* WORK REQUIRED
In the passage below about Everton's transfers and managers, how many Premier League appearances did Jean-Phillippe Gbamin make?

* SOURCE EXCERPT
•••

Also, in 2019, Alex Iwobi joined Everton FC from Arsenal for £27.3 million. Whilst he has performed marginally better as of late, he has not reached anywhere near the potential expected of him when he first broke through.

Another signing made that has failed is Jean-Phillippe Gbamin, who joined for £22.5 million. He made just six Premier League appearances in three seasons due to constant injury setbacks and is now on loan at CSKA Moscow. Brazilian midfielder Allan also struggled to perform after joining from Napoli for £21.2 million in 2020.

Eventually, this obscene level of spending caught up to Everton as worries about exploiting Financial Fair Play (FFP) surfaced. FFP's main priority is stopping clubs from spending more than what they are earning in revenue.

The 2021 summer transfer window was the first sign of this as there were no longer any expensive signings being made. Demarai Gray was signed for just £1.8 million from Bayer Leverkusen, whilst Andros Townsend and Salomon Rondon joined for free. Dele Alli also joined for free in January 2022 and the club had to rely on loan moves with Donny van de Beek and Anwar El Ghazi coming in on loan.

Other than Gray, who has frequently performed well, these low-cost signings have turned out to be unsuccessful just like the majority of the expensive signings from previous years. Rondon did not impress as the striker scored only one Premier League goal before having his contract terminated.

Alli was just as ineffective as he failed to get a goal or assist in 13 matches and was subsequently loaned out to Besiktas. El Ghazi and Van de Beek returned to their parent clubs Aston Villa and Manchester United respectively, having made just nine appearances between them.

In addition to the poor recruitment strategy at Everton, the merry-go-round of managers has not helped either. Since David Moyes departed in 2013 to succeed Sir Alex Ferguson at Manchester United, there have been eight permanent managerial appointments.

Roberto Martinez succeeded Moyes and his impressive first season saw Everton finish fifth, the club's joint-second-best finish in the Premier League era. However, that was as good as it got under Martinez as back-to-back 11th-place finishes followed before he was dismissed.

None of the following managers managed to complete anywhere near the three full seasons Martinez did. Ronald Koeman, Carlo Ancelotti and Marco Silva were in charge for roughly a season and a half. Sam Allardyce and Rafael Benitez lasted just seven and six months respectively, whilst Frank Lampard remained in charge for 12 months before being replaced by Dyche.

•••

* AVAILABLE DATA

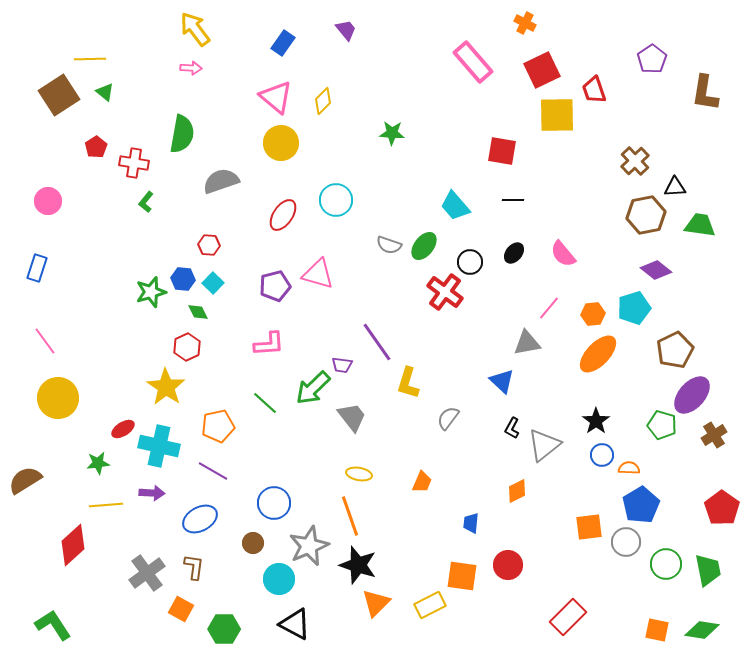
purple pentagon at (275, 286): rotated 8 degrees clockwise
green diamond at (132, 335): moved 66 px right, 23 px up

•••

* THE OUTPUT
Six, in three seasons.